The Rs 270- crore Morarjee Textile, which supplies fabrics and garments to several marquee brands such as Levi’s Esprit, Woolworth, Polo Ralph Lauren and Marks & Spencer, entered garment business three years ago by establishing its subsidiary Integra Apparels & Textile.
The company has three garment units located in banglore with an annual capacity of 2 million pieces. It wants to raise this to 17 million pieces in three years. A new unit adjacent to the existing facility would go onstream in the next few months.
The company is setting up a greenfield capacity at Tumkur in Karnataka, which will start production in a year’s time. This will come at the cost of Rs 50-60 crore and would churn out 6 million pieces.
Integra Apparel will set up another unit on similar capacity in one of the southern states. “We will choose the location depending on the availability of land. The unit should be realy in a year-an-half,” say Mr Piramal.
The company is also contemplating setting up a high-end intergrated knit units. “We are also looking at acquisition in fabric, garment and brand space. The acquisition could be anywhere between between Rs 10-50 crore,” ay Mr. Piramal.
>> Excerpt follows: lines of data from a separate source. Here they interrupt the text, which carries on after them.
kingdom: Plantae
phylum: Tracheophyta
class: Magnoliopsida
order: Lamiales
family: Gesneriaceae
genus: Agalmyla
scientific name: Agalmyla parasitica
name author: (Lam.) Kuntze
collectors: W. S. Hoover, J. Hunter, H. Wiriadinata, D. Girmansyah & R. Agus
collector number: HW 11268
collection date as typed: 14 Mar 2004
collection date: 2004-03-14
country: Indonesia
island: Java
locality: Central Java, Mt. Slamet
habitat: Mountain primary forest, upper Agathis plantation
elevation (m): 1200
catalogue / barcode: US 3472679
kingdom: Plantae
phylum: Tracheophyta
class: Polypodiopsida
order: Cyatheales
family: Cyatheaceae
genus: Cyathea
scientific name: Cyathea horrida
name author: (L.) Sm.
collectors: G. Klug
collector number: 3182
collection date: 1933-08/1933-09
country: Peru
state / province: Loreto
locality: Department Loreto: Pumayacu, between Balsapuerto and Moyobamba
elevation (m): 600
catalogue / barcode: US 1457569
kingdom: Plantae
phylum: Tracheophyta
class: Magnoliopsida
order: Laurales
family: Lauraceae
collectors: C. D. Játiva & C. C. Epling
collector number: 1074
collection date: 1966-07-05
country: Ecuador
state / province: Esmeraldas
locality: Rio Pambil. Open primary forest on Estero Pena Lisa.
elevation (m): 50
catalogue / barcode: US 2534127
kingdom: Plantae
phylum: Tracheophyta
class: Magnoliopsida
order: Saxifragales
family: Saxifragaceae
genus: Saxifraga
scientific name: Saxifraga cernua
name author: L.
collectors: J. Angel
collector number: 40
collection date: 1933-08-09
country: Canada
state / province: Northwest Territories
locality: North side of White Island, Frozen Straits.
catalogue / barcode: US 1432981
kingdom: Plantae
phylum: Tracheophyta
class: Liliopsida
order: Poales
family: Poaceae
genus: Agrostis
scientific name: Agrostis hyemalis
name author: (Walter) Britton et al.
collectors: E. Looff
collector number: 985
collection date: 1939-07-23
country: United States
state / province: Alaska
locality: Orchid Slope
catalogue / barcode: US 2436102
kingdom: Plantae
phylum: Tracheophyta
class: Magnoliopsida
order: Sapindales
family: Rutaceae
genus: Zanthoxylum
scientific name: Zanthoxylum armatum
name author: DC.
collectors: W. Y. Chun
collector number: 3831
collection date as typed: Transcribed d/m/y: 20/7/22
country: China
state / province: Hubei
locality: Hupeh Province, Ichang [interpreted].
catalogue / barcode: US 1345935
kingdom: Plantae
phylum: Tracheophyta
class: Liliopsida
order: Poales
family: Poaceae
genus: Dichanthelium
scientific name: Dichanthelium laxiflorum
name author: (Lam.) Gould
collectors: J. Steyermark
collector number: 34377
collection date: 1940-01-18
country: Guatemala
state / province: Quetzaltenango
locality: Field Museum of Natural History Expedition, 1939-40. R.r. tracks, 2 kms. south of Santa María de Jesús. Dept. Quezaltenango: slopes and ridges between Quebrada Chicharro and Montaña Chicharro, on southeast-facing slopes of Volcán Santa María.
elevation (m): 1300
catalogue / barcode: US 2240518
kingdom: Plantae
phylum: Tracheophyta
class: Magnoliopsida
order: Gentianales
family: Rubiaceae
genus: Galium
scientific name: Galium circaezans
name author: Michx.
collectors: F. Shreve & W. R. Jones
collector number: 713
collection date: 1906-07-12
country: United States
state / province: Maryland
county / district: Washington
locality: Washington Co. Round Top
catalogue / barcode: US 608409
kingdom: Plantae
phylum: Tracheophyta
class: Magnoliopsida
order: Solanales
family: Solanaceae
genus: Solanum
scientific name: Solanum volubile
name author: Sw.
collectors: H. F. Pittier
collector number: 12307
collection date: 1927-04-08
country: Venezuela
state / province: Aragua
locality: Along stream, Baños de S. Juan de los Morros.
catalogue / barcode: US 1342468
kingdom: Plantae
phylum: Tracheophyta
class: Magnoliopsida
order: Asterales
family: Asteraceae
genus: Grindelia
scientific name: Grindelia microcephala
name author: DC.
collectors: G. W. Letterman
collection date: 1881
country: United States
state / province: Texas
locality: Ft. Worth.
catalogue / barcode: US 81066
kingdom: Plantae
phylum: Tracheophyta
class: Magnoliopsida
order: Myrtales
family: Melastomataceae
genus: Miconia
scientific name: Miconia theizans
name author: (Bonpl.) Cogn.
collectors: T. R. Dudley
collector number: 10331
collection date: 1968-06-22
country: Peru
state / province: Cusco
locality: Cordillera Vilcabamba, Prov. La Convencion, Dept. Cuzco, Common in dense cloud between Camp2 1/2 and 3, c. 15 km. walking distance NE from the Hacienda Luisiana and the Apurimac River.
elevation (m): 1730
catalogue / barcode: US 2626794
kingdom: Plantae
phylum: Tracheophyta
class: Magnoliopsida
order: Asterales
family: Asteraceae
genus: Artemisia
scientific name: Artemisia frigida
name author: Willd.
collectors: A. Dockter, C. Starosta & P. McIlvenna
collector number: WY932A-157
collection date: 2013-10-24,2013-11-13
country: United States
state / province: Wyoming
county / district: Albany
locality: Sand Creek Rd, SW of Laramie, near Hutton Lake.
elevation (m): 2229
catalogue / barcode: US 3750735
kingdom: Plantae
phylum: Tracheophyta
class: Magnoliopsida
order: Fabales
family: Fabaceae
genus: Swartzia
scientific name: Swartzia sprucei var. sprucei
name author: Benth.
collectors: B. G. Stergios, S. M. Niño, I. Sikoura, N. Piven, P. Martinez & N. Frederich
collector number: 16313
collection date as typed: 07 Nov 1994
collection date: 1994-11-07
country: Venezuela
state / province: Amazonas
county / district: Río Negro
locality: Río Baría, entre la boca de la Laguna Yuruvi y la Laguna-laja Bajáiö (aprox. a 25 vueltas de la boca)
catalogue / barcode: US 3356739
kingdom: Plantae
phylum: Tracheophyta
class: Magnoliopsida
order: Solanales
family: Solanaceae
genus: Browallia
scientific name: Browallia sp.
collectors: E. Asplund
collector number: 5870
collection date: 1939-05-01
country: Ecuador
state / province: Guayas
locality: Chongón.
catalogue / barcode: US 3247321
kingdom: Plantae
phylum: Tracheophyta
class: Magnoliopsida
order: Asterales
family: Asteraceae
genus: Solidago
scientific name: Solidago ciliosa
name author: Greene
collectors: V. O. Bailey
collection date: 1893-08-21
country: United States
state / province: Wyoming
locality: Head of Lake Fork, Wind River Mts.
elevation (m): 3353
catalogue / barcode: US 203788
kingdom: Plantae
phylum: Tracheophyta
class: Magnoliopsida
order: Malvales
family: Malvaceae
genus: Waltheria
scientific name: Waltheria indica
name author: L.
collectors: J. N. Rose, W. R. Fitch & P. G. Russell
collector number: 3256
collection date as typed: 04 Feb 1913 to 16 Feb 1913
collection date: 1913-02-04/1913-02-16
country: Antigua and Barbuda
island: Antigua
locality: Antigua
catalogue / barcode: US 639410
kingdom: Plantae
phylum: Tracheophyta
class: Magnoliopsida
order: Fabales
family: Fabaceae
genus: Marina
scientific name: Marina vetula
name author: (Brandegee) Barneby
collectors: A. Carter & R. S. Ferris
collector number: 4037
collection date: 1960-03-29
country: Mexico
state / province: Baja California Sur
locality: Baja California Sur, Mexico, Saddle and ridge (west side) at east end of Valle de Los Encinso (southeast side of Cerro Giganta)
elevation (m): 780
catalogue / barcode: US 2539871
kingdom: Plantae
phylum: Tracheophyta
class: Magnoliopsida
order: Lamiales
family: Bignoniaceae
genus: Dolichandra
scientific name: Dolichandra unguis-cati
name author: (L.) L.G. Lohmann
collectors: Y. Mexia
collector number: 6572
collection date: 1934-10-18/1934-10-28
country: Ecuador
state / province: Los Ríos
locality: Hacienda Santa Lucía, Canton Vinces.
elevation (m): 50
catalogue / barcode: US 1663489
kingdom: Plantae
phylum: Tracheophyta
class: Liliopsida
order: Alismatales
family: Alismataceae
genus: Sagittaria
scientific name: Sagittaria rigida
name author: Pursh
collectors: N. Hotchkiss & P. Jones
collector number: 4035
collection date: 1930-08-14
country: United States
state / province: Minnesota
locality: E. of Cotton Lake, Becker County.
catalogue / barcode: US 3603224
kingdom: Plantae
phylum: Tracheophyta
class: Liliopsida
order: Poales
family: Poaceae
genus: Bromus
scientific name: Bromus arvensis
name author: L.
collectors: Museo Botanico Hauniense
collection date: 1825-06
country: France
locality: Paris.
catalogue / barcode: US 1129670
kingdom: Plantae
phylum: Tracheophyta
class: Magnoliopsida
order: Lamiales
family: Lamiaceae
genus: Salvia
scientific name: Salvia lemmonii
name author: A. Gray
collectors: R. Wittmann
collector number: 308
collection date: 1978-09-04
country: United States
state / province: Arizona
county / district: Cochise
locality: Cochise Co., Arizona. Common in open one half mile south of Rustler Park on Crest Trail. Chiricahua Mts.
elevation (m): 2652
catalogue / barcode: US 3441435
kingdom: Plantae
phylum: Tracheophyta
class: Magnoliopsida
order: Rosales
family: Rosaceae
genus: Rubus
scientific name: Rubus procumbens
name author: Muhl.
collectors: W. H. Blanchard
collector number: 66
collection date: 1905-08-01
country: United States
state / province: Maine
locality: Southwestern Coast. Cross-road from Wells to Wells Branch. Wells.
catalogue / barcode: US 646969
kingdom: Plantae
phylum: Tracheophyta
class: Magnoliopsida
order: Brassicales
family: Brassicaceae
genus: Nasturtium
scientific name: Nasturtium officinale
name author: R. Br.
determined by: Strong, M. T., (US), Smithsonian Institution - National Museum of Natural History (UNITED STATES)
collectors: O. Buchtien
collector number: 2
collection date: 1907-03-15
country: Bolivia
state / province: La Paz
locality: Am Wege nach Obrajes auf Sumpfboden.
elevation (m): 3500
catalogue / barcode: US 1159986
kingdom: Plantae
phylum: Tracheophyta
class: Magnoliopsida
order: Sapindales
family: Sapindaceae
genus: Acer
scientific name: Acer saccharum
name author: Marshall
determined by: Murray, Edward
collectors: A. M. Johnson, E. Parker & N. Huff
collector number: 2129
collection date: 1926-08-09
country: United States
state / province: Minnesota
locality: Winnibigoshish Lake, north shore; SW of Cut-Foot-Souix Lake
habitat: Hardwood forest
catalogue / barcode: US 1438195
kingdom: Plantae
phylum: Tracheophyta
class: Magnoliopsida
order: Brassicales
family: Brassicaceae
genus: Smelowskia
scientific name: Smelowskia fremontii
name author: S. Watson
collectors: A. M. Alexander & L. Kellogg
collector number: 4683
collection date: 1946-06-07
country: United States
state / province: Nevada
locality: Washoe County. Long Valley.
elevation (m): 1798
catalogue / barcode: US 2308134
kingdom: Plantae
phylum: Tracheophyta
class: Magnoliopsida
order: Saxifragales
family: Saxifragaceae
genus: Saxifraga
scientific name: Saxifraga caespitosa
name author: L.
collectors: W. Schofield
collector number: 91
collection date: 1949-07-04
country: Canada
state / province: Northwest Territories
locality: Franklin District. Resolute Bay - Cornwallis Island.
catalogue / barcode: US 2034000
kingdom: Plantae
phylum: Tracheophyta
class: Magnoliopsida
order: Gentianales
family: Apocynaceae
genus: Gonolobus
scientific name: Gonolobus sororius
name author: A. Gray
Morarjee Textiles plans to take its recently acquired Italian brand Men’s Club to other parts of Europe and Japan. The company intends to bring the brand to India in six months. The brand would be made available through Pyramid stores, the Primal group’s retail venture.
Men’s and women’s tops today comprise Integra’s product portfolio. But the company would soon add trousers to it.
In its bid to become more efficient, Morarjee Textiles has hired a ‘time and motion’ consultant, who is helping workers cut the inefficient steps in production.
“The training began two months ago and the effect can already be seen. We will attain 10-15% effieiency in 4-6 month, by when all our 3,000 workers would have been trained,” says Mr. Piramal.